Herausfordernder Baugrund erfordert ein integrales Wasserkonzept
Die größte Herausforderung für das Bauprojekt stellt der Baugrund dar: Er weist eine geringe Tragfähigkeit, einen hohen Grundwasserspiegel sowie eine schlechte Versickerungsfähigkeit auf, zudem liegt der Standort in einer Hochwasserzone. Gemeinsam mit einem Fachplaner für Geologie und Hydrologie sowie den zuständigen Behörden des Landes Oberösterreich erarbeitete Lorenz Consult ein Konzept für die Oberflächenentwässerung, den Hochwasserschutz und den Schutz des Grundwassers vor Verunreinigung.
Die Baugrundverbesserung wird zusätzlich auf den späteren Erweiterungsflächen mit ausgeführt, was nachträgliche Eingriffe, Bauzeit und Kosten reduziert.
Technische Ausstattung setzt auf Effizienz
Die technische Ausstattung ist auf einen effizienten Betrieb ausgelegt, die Vorrichtungen für die nachträgliche Installation einer Photovoltaikanlage sind vollständig vorgesehen.
In der Intralogistik setzt das Projekt auf elektrische Antriebstechnik: Elektrostapler und elektrisch betriebene Shuttle-Systeme für die Regalbedienung senken Emissionen, die erforderliche Ladeinfrastruktur ist in das Gesamtkonzept integriert. Ein weiteres Merkmal ist die mehrgeschossige, teilautomatisierte Maschinenaufstellung auf einer Stahlpodestkonstruktion, die eine kompakte Flächennutzung und kurze Materialflüsse ermöglicht.
Integrale Planung in eingespielter Konstellation
Lorenz Consult ist langjähriger Planungspartner der Schaumann Group und hat bereits mehrere Projekte in Deutschland und Österreich für die Gruppe umgesetzt.

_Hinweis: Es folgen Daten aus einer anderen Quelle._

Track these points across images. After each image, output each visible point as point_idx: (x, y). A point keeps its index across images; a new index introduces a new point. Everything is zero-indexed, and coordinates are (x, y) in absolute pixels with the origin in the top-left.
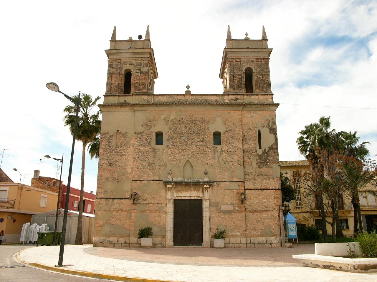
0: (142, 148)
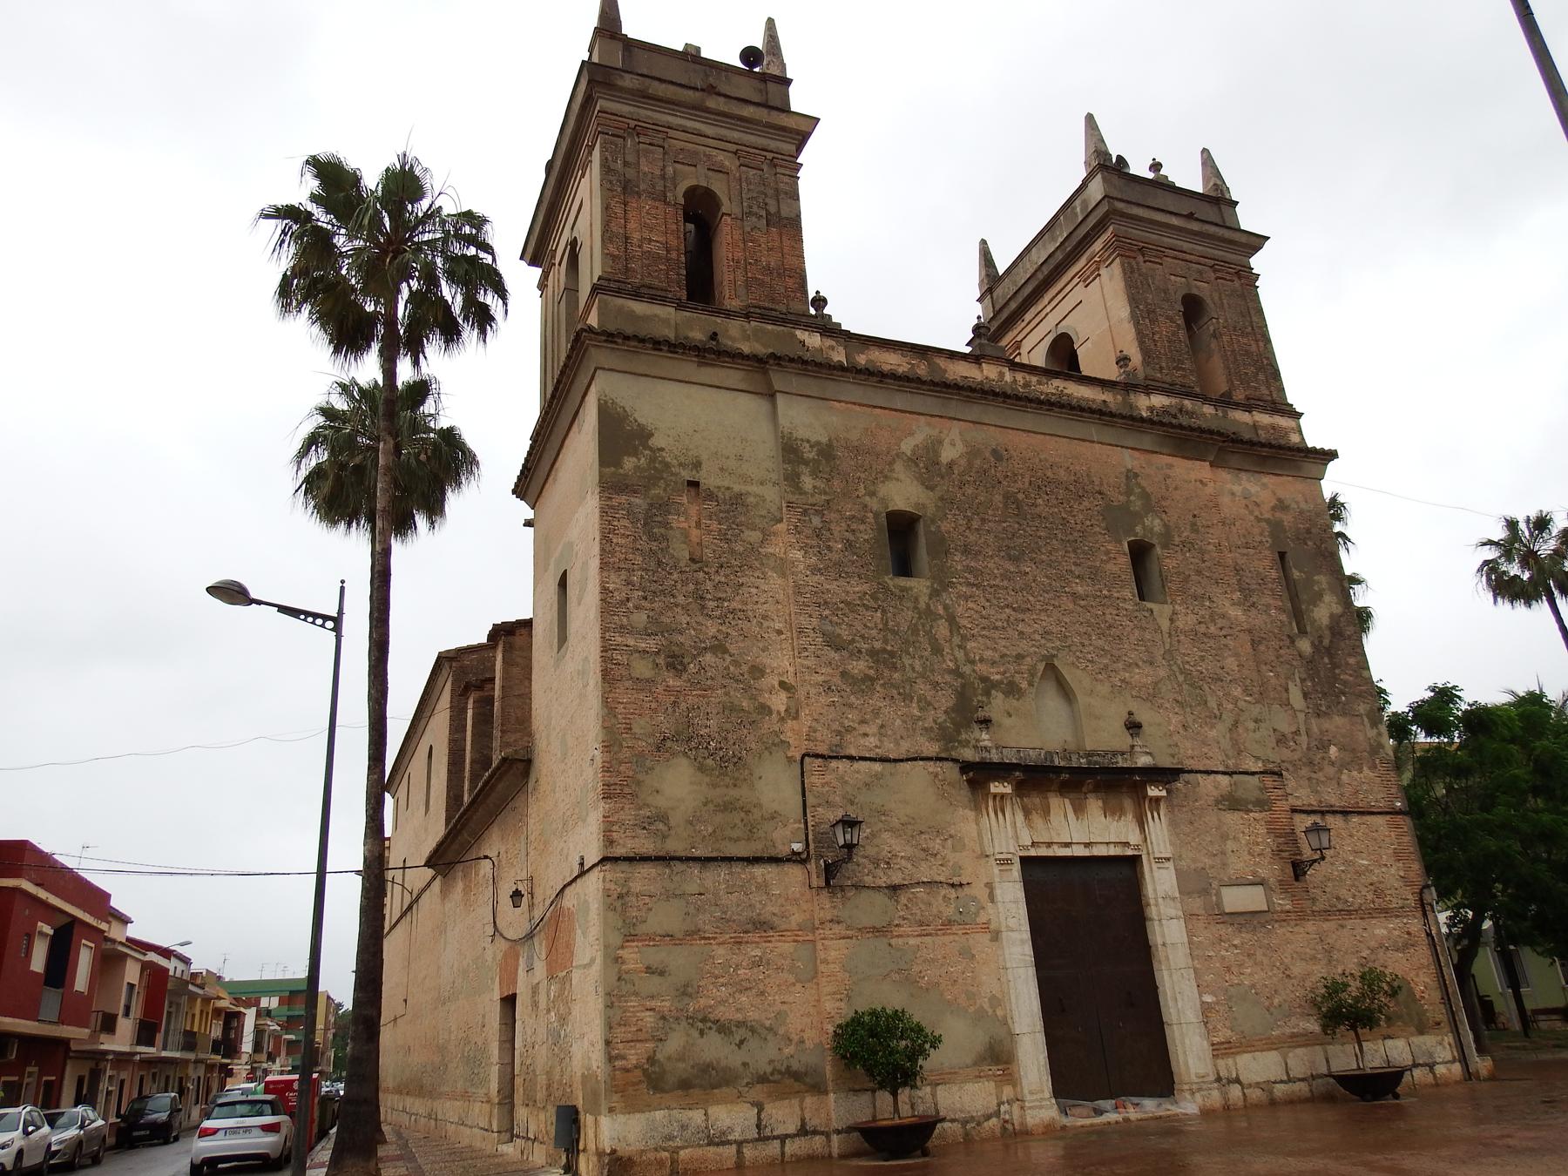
0: (833, 586)
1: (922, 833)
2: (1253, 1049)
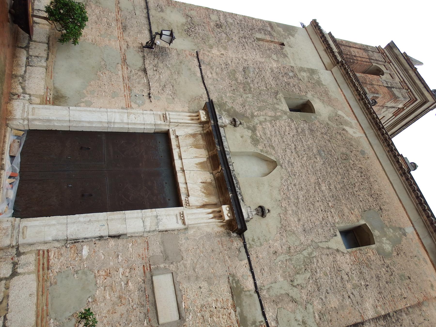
1: (173, 86)
2: (40, 293)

„Das Projekt in Taufkirchen stellt aufgrund seiner spezifischen Anforderungen besondere Ansprüche an Planung, Koordination und Umsetzung. Dabei profitieren wir von Erfahrungen aus früheren gemeinsamen Projekten, unter anderem in Feuchtwangen, Eilsleben und für Lactosan in Österreich. Die Zusammenarbeit mit Lorenz Consult bietet hierfür eine verlässliche Grundlage, da fachliche Qualität, Kontinuität und ein gemeinsames Verständnis der Projektziele wesentliche Faktoren für die erfolgreiche Realisierung sind.“—Christian Kaspras, Leiter Konzern Technik bei der Huelsenberg Holding
Für den Neubau in Taufkirchen setzt Lorenz Consult auf ein eingespieltes Netzwerk langjähriger Partner. Die Planung erfolgt in der bewährten BIM-Methodik: Sämtliche Komponenten der Technischen Gebäudeausrüstung (TGA) werden in einem gemeinsamen 3D-Modell koordiniert. Dadurch lassen sich Planungskollisionen frühzeitig erkennen und Nacharbeiten in späteren Projektphasen vermeiden.

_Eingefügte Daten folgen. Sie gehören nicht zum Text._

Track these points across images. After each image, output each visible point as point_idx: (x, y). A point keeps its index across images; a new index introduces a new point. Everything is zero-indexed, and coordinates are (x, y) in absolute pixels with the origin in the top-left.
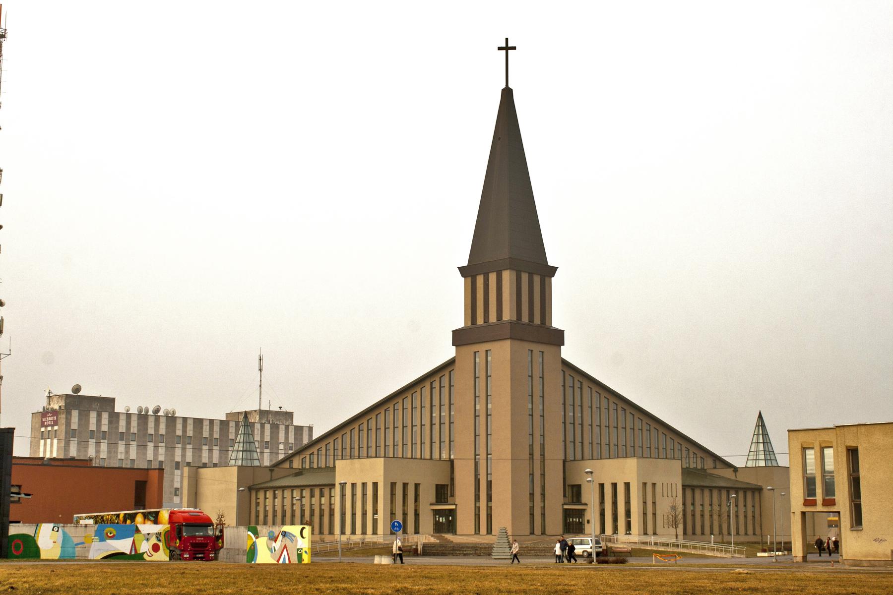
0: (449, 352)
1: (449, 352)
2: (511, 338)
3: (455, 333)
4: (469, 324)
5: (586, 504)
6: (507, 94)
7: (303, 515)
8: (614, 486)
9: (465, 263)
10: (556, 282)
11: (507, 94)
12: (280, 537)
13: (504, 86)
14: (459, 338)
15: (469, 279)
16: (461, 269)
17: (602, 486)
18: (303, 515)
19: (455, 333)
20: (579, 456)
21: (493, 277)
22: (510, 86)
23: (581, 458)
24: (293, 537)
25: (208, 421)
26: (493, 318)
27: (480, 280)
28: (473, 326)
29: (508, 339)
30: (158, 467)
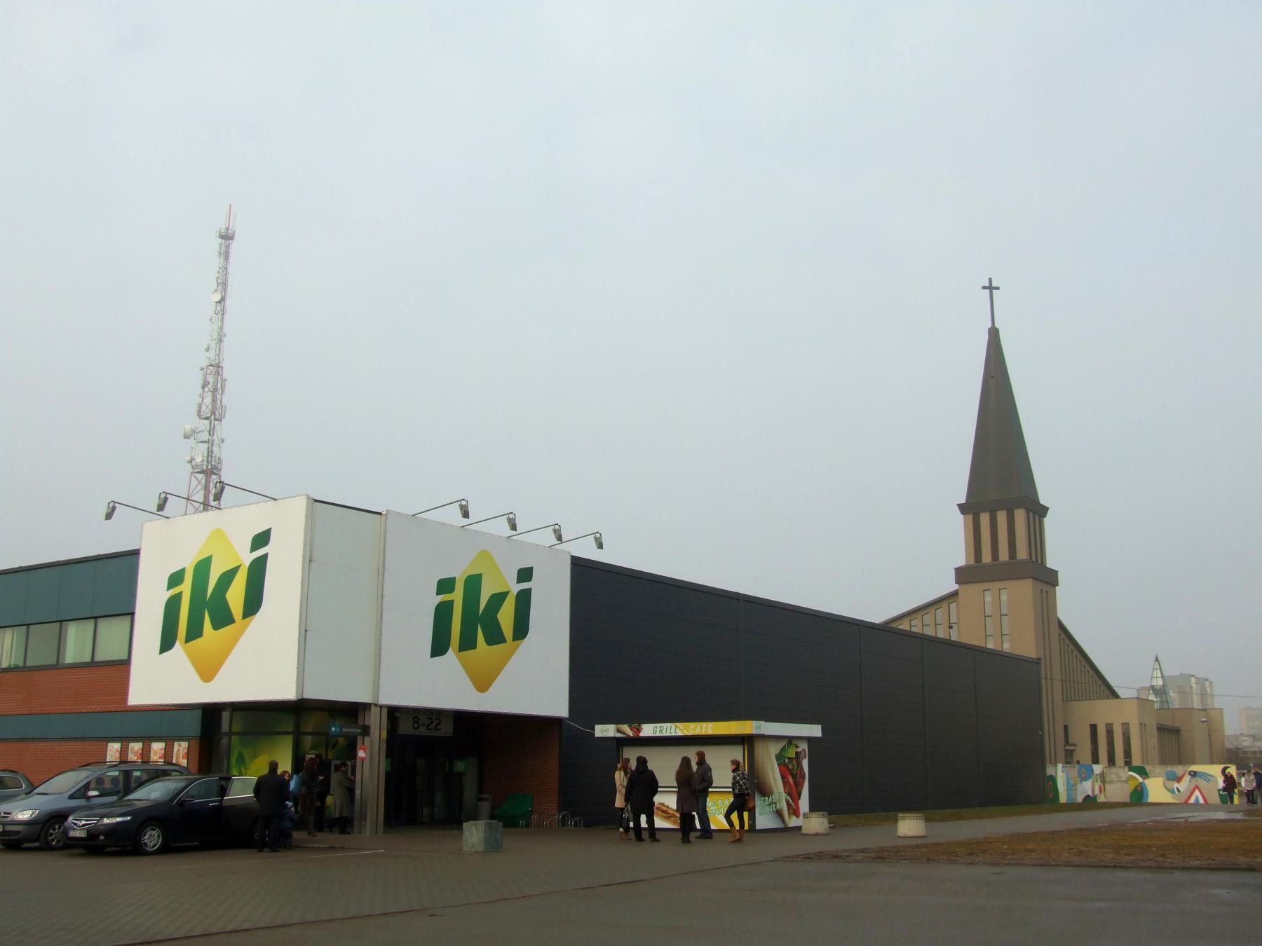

Baustart drei Wochen früher als geplant
Durch eine getrennte Vergabe von Erd- und Baumeisterarbeiten sowie eine zügige Planung konnte der Baustart um drei Wochen vorgezogen werden. Damit gewinnt das Projekt den nötigen Vorlauf, um den Rohbau vor dem Winter fertigzustellen und den Innenausbau anschließend über die Wintermonate umzusetzen.

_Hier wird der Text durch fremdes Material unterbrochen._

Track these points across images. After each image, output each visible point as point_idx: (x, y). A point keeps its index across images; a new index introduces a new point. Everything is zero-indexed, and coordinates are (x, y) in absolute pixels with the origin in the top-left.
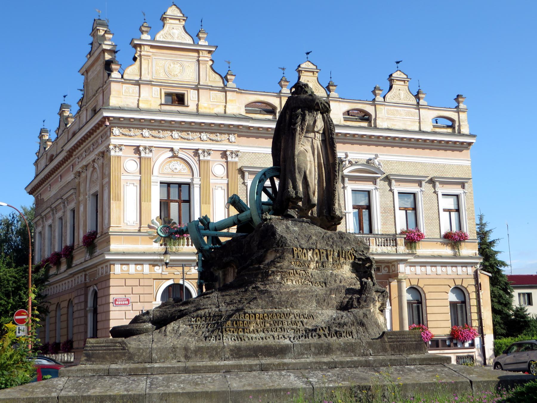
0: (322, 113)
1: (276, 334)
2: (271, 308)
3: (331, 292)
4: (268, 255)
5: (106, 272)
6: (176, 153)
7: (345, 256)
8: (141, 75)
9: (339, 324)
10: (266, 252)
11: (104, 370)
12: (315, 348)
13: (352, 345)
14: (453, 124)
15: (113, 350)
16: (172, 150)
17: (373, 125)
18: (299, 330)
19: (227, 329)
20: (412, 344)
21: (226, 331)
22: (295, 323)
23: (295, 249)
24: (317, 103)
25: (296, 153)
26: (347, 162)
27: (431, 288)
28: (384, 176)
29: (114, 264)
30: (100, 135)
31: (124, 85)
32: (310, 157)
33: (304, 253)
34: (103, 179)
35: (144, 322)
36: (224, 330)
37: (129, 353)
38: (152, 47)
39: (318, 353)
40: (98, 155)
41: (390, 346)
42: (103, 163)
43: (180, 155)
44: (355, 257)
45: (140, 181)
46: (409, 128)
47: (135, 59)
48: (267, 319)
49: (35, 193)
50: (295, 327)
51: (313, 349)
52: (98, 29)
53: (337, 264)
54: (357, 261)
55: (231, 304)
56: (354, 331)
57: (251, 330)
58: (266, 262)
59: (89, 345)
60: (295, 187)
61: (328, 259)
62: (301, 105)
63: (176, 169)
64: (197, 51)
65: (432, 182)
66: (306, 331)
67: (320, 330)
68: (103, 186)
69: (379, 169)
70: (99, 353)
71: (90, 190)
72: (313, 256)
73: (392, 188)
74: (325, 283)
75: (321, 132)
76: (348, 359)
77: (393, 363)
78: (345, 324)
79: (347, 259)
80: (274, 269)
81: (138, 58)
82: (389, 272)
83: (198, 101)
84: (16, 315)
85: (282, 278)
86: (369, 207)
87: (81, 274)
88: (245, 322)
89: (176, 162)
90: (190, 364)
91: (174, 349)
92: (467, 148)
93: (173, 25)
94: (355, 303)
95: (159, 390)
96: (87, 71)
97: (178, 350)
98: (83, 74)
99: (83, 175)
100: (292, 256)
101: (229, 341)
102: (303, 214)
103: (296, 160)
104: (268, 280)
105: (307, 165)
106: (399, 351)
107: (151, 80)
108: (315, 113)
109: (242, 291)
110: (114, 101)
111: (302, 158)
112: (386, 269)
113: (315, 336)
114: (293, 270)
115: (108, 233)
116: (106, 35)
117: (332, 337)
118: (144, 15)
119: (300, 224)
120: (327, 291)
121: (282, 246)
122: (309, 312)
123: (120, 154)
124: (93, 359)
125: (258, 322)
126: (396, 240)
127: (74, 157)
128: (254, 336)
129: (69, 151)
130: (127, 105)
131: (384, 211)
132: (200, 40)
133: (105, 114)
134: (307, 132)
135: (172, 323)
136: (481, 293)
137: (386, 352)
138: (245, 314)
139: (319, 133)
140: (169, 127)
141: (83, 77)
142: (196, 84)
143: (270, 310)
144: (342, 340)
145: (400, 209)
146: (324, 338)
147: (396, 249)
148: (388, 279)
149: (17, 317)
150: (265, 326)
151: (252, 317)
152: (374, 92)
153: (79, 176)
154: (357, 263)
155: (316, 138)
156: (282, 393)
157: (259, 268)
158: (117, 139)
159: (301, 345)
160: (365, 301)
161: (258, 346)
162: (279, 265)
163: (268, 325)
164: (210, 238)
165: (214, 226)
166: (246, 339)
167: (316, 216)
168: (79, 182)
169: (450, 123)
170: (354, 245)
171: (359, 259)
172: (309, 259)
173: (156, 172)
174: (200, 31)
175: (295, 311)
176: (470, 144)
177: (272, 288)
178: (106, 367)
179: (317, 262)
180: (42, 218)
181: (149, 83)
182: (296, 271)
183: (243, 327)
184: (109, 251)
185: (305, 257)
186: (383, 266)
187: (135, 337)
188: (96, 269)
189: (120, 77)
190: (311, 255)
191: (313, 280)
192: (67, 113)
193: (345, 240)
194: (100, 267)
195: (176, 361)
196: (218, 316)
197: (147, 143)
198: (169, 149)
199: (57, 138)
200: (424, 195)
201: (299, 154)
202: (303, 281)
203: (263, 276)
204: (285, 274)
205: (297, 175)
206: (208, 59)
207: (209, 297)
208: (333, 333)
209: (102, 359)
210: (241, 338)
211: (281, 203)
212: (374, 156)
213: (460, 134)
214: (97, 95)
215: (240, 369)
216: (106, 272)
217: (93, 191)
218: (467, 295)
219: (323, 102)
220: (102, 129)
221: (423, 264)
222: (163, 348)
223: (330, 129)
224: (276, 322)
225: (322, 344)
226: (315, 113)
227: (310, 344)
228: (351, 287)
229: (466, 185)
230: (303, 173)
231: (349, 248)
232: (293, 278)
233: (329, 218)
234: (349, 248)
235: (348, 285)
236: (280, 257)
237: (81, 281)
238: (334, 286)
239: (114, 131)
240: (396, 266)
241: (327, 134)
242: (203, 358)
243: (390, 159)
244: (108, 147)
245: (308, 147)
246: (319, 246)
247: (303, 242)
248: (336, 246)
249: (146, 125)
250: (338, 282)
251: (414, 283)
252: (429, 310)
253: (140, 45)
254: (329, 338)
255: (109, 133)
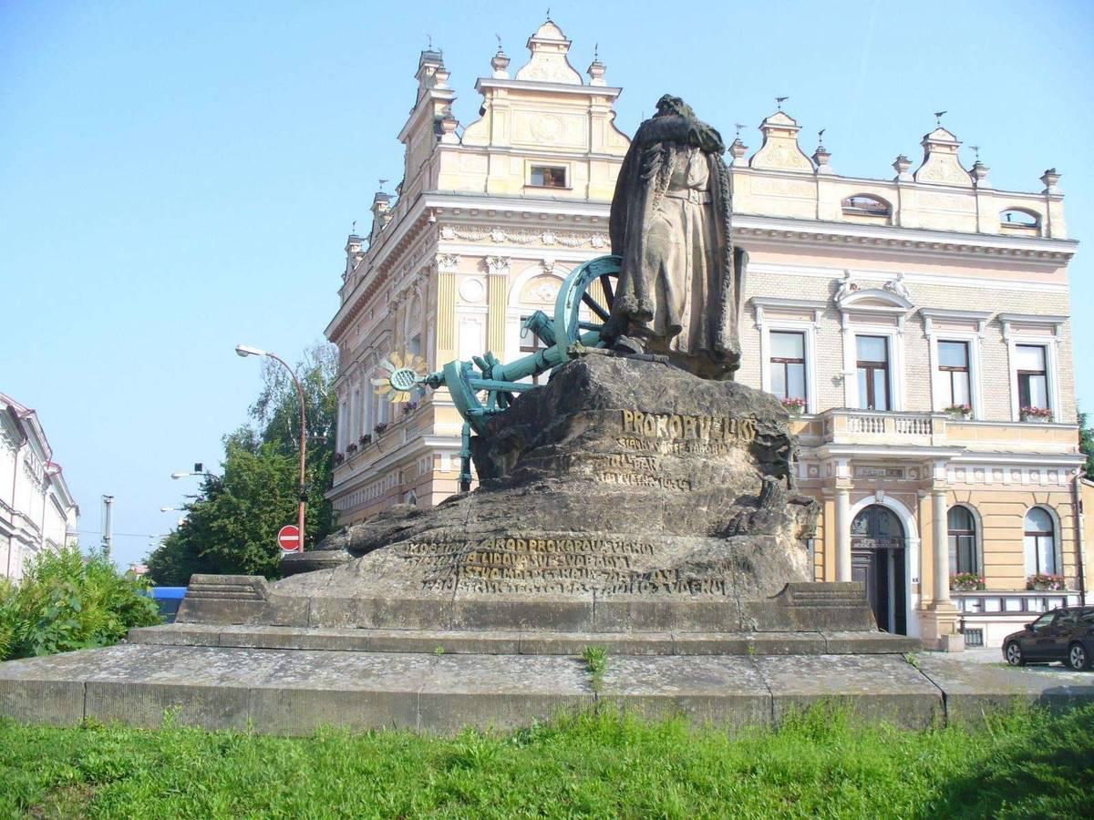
0: (706, 153)
1: (568, 581)
2: (563, 530)
3: (698, 500)
4: (574, 424)
5: (428, 469)
6: (549, 268)
7: (736, 430)
8: (491, 138)
9: (698, 565)
10: (570, 418)
11: (211, 635)
12: (639, 612)
13: (716, 607)
14: (1037, 222)
15: (239, 598)
16: (542, 262)
17: (894, 223)
18: (618, 574)
19: (468, 568)
20: (842, 611)
21: (465, 571)
22: (612, 561)
23: (627, 412)
24: (693, 131)
25: (647, 225)
26: (848, 286)
27: (993, 508)
28: (914, 310)
29: (440, 457)
30: (423, 240)
31: (463, 155)
32: (676, 235)
33: (649, 422)
34: (427, 313)
35: (336, 549)
36: (461, 569)
37: (268, 606)
38: (511, 91)
39: (644, 624)
40: (420, 273)
41: (798, 613)
42: (428, 287)
43: (555, 272)
44: (757, 431)
45: (487, 314)
46: (959, 229)
47: (482, 112)
48: (553, 550)
49: (339, 339)
50: (610, 568)
51: (634, 615)
52: (426, 67)
53: (718, 443)
54: (760, 441)
55: (488, 519)
56: (729, 581)
57: (517, 572)
58: (570, 438)
59: (196, 586)
60: (638, 293)
61: (699, 435)
62: (667, 136)
63: (549, 295)
64: (589, 97)
65: (999, 322)
66: (631, 577)
67: (656, 575)
68: (427, 323)
69: (903, 298)
70: (212, 602)
71: (409, 332)
72: (668, 429)
73: (927, 332)
74: (689, 483)
75: (704, 187)
76: (703, 638)
77: (795, 649)
78: (710, 565)
79: (740, 436)
80: (581, 452)
81: (488, 112)
82: (918, 479)
83: (589, 180)
84: (282, 535)
85: (595, 471)
86: (885, 366)
87: (393, 472)
88: (505, 555)
89: (548, 284)
90: (379, 633)
91: (353, 603)
92: (1063, 263)
93: (546, 54)
94: (745, 524)
95: (289, 683)
96: (410, 137)
97: (361, 605)
98: (403, 142)
99: (401, 307)
100: (620, 428)
101: (468, 592)
102: (657, 344)
103: (644, 241)
104: (568, 474)
105: (667, 250)
106: (816, 625)
107: (509, 146)
108: (690, 151)
109: (517, 496)
110: (445, 182)
111: (656, 236)
112: (913, 473)
113: (646, 587)
114: (620, 454)
115: (431, 402)
116: (438, 76)
117: (680, 591)
118: (499, 39)
119: (645, 364)
120: (689, 499)
121: (600, 408)
122: (646, 539)
123: (453, 269)
124: (200, 614)
125: (535, 557)
126: (930, 422)
127: (390, 278)
128: (523, 583)
129: (381, 268)
130: (468, 188)
131: (913, 372)
132: (593, 78)
133: (429, 204)
134: (673, 186)
135: (373, 552)
136: (1081, 519)
137: (787, 625)
138: (506, 539)
139: (699, 191)
140: (538, 224)
141: (405, 145)
142: (586, 151)
143: (560, 533)
144: (698, 598)
145: (940, 370)
146: (665, 592)
147: (931, 439)
148: (916, 491)
149: (283, 538)
150: (547, 564)
151: (521, 544)
152: (896, 165)
153: (396, 309)
154: (761, 445)
155: (691, 199)
156: (528, 704)
157: (553, 451)
158: (450, 244)
159: (611, 605)
160: (765, 521)
161: (522, 603)
162: (591, 443)
163: (556, 563)
164: (494, 394)
165: (501, 371)
166: (505, 590)
167: (686, 351)
168: (396, 319)
169: (1032, 220)
170: (757, 409)
171: (765, 437)
172: (659, 434)
173: (513, 302)
174: (593, 64)
175: (614, 536)
176: (1067, 256)
177: (571, 490)
178: (213, 629)
179: (675, 441)
180: (347, 380)
181: (506, 151)
182: (626, 458)
183: (500, 565)
184: (433, 433)
185: (650, 429)
186: (908, 468)
187: (300, 576)
188: (414, 463)
189: (458, 141)
190: (664, 427)
191: (661, 475)
192: (382, 209)
193: (737, 398)
194: (419, 460)
195: (354, 625)
196: (460, 541)
197: (500, 252)
198: (539, 262)
199: (370, 248)
200: (984, 344)
201: (652, 229)
202: (639, 477)
203: (558, 465)
204: (600, 460)
205: (645, 271)
206: (607, 110)
207: (457, 505)
208: (685, 582)
209: (218, 615)
210: (494, 587)
211: (620, 327)
212: (895, 276)
213: (1049, 238)
214: (422, 173)
215: (475, 649)
216: (428, 469)
217: (414, 333)
218: (1056, 521)
219: (704, 128)
220: (424, 230)
221: (979, 467)
222: (333, 599)
223: (721, 183)
224: (575, 561)
225: (654, 605)
226: (690, 151)
227: (629, 604)
228: (746, 492)
229: (1059, 328)
230: (658, 266)
231: (744, 414)
232: (617, 471)
233: (713, 359)
234: (744, 414)
235: (738, 488)
236: (594, 429)
237: (395, 483)
238: (707, 487)
239: (444, 232)
240: (930, 469)
241: (714, 190)
242: (409, 624)
243: (926, 284)
244: (433, 259)
245: (677, 220)
246: (680, 409)
247: (646, 400)
248: (718, 410)
249: (499, 221)
250: (717, 481)
251: (962, 498)
252: (988, 546)
253: (491, 89)
254: (675, 593)
255: (436, 236)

„Der vorgezogene Baustart ist das Ergebnis einer vorausschauenden Ausschreibungsstrategie und einer engen, partnerschaftlichen Zusammenarbeit aller Projektbeteiligten. Damit schaffen wir beste Voraussetzungen für einen reibungslosen weiteren Bauablauf“, so Martin Priehse abschließend.